Note - Pursuant to Rule 11-02(b)(5), the pro forma income statement presented
above excludes the non-recurring effect of the write-offs of purchased
in-process research and development costs which are directly attributable to the
acquisitions of Clinical MicroSystems, Inc. and Hayes Computer Systems, Inc.
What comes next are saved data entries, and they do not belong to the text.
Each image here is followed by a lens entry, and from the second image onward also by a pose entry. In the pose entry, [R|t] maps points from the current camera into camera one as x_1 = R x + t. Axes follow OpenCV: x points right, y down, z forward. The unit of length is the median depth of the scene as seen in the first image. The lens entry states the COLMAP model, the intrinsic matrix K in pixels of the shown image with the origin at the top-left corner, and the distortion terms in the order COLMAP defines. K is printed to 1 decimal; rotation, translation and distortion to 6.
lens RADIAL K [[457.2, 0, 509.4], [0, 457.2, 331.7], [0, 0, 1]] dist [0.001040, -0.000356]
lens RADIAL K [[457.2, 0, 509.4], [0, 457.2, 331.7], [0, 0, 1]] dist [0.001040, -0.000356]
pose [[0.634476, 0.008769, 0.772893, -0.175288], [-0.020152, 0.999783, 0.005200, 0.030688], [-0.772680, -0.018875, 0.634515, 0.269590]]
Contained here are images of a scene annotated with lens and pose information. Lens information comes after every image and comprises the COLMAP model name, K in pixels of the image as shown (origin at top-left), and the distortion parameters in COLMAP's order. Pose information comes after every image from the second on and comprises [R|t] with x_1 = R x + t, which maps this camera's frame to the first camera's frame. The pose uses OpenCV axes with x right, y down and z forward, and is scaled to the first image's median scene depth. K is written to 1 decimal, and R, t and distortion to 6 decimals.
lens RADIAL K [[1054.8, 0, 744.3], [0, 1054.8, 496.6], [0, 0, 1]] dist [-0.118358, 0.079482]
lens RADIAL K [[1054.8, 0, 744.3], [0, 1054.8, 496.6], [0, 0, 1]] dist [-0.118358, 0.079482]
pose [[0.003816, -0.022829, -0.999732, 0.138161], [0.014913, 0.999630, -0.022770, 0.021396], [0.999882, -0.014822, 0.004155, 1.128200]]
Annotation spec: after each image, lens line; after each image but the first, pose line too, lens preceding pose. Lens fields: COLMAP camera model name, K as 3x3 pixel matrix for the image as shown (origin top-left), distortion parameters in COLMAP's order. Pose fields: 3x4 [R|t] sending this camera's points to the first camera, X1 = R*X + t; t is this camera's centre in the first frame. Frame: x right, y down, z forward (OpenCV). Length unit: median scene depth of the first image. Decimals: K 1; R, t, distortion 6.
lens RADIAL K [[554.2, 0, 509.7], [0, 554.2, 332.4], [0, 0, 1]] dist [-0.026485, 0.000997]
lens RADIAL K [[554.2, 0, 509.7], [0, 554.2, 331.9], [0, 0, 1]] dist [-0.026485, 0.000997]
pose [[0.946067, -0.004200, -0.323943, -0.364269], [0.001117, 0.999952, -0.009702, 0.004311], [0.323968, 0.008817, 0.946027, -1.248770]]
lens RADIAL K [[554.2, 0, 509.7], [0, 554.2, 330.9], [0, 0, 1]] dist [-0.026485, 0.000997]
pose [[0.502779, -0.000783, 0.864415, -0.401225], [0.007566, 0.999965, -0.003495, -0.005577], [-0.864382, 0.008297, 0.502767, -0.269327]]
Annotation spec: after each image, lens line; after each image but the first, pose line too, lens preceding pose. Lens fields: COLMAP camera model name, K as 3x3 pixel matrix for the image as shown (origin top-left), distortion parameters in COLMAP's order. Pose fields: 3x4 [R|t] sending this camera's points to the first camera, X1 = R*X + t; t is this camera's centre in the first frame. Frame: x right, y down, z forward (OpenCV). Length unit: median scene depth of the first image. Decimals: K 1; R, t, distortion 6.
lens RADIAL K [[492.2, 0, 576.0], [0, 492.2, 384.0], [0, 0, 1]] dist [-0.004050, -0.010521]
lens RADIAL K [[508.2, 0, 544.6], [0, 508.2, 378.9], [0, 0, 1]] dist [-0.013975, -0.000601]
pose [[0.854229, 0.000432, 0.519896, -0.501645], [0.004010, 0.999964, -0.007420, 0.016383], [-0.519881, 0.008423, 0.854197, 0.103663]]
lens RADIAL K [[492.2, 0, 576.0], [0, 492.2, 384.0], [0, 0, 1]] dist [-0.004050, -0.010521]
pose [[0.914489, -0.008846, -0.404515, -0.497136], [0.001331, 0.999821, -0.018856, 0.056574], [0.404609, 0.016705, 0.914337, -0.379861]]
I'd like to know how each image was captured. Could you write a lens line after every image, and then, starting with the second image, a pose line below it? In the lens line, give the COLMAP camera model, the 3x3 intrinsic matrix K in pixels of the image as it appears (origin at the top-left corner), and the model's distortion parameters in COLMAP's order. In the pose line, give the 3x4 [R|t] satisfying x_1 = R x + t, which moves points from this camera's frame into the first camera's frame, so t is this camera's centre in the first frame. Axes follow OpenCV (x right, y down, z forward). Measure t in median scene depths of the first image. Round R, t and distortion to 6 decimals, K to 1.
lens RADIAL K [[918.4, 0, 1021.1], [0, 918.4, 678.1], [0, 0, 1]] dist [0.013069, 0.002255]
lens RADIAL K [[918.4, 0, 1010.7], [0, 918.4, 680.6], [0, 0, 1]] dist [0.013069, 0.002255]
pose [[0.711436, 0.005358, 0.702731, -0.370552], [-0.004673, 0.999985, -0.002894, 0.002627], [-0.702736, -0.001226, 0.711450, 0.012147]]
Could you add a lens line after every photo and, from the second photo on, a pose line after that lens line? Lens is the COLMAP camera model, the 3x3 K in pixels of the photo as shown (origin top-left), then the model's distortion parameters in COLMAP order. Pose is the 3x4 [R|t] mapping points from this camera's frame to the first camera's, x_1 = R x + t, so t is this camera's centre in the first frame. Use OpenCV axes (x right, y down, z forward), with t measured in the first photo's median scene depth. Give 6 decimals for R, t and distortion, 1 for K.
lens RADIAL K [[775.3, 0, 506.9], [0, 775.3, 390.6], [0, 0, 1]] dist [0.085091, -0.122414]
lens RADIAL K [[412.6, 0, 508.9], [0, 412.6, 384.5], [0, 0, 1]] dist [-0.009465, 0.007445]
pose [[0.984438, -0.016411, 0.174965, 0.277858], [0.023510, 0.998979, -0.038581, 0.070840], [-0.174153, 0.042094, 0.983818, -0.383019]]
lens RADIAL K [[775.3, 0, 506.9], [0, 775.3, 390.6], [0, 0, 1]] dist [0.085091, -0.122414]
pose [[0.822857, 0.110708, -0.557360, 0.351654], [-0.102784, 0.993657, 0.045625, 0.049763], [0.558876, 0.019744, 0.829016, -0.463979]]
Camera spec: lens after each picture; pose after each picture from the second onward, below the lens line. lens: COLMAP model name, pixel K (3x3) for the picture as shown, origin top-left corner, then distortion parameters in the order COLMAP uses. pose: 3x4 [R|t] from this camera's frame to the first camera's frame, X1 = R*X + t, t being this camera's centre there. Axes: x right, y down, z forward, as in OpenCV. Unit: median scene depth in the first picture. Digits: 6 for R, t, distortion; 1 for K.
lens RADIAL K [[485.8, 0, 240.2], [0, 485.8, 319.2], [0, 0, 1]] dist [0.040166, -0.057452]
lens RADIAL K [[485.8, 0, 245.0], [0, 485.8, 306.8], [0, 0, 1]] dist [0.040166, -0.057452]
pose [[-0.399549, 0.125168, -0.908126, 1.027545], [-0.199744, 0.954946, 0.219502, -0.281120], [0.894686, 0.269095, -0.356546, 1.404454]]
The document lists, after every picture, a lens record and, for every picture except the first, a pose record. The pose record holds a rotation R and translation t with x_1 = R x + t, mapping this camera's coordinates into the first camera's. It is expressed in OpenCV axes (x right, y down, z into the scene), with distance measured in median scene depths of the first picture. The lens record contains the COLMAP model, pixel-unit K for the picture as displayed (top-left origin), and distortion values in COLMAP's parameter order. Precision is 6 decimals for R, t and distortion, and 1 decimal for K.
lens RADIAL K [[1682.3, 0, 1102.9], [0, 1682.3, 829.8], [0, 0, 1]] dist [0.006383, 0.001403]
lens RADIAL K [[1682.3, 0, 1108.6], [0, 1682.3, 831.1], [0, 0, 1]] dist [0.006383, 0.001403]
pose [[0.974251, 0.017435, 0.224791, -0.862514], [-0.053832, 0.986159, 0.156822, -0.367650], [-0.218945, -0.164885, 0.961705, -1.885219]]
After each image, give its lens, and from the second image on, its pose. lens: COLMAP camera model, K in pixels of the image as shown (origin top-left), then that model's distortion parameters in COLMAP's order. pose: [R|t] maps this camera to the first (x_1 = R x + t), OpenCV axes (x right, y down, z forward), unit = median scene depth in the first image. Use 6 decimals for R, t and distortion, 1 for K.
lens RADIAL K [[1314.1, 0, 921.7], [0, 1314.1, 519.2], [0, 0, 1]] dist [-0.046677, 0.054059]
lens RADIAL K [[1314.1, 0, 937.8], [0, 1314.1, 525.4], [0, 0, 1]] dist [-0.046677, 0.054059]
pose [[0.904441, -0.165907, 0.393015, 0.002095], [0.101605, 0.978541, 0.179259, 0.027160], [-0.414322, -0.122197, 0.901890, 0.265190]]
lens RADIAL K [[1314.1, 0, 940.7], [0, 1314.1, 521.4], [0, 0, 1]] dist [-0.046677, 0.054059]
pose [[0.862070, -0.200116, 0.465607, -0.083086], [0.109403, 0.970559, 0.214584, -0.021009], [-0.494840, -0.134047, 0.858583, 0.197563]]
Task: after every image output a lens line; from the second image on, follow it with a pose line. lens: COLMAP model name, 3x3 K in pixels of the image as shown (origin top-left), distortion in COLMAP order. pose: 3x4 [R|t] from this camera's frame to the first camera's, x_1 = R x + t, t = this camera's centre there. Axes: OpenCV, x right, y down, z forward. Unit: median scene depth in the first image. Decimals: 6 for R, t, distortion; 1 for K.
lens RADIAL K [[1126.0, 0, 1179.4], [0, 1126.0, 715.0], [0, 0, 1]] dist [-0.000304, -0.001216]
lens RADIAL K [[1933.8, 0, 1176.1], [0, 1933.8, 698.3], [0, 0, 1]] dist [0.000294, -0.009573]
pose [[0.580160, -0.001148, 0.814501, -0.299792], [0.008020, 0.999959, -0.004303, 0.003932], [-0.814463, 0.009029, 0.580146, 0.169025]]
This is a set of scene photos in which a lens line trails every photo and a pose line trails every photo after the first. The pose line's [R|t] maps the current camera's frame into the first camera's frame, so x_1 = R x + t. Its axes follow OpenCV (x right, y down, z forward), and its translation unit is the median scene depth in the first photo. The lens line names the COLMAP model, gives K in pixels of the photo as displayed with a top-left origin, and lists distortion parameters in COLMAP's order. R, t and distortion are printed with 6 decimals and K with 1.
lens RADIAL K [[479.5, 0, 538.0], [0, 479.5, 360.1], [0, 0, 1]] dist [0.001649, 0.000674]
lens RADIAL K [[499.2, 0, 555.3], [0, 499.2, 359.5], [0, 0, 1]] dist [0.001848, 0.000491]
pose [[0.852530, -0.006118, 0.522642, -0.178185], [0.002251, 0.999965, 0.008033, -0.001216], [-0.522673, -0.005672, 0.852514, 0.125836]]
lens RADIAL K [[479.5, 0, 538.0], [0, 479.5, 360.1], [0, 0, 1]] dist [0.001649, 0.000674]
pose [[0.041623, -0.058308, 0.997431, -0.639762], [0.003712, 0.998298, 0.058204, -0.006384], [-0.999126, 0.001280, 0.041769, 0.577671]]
Such write-offs, in the amount of $8,632,654, were charged to the operations of
ProxyMed, Inc. in the six month period ended June 30, 1997. The income tax
benefit resulting from these write-offs is estimated to be approximately
$3,237,000. Based on the weight of available evidence, a valuation allowance in
the amount of $3,237,000 has been recorded concurrently.